What changes downstream

Once the agent finishes, it pushes its work and I get a set of PRs to review. I review them on GitHub alongside my colleagues, and alongside other automated reviewers like GitHub Copilot code review. When reviewers leave comments, I can point Claude Code at the PR and ask it to address all open threads. We wrote a small internal skill to streamline that step.

This workflow produces more PRs than a traditional one, which has shifted where the bottleneck sits. Review throughput has become a real constraint. We’re still figuring out the right approach. One thing we’ve tried at Mergify is a “low-impact” label that reviewers can apply to acknowledge that a PR is safe enough to merge with a single approval rather than the usual two.
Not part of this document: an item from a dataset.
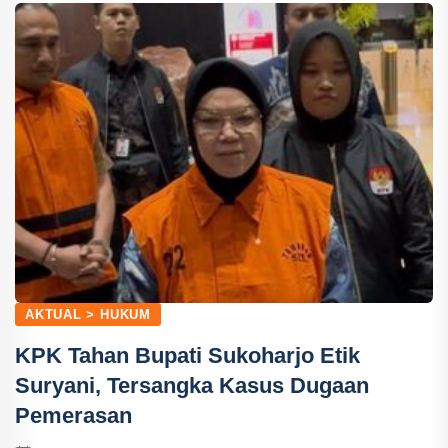
AKTUAL > HUKUM
KPK Tahan Bupati Sukoharjo Etik
Suryani, Tersangka Kasus Dugaan
Pemerasan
It’s a small process change, but it reflects a broader tension: agent-assisted development generates more incremental, well-scoped changes, and the review process hasn’t fully adapted to that cadence yet. We’ll keep iterating on this.

To stay on top of the review load, I asked Claude Code to build two GitHub CLI extensions: gh-reviews, which lists open PRs requesting my review directly in the terminal, and gh-reviews-dashboard, which generates an HTML dashboard with CI status, reviewer avatars, and keyboard navigation.

gh-reviews-dashboard

I don’t think this way of working is for everyone, or for every task, and it’ll probably still change a lot in the future. Some problems still reward, maybe even require, sustained single-threaded focus. But for the kind of feature work and maintenance that makes up the bulk of a product engineer’s week, learning to manage agents in parallel has been a meaningful shift for me. The skill isn’t prompting anymore. It’s more orchestrating.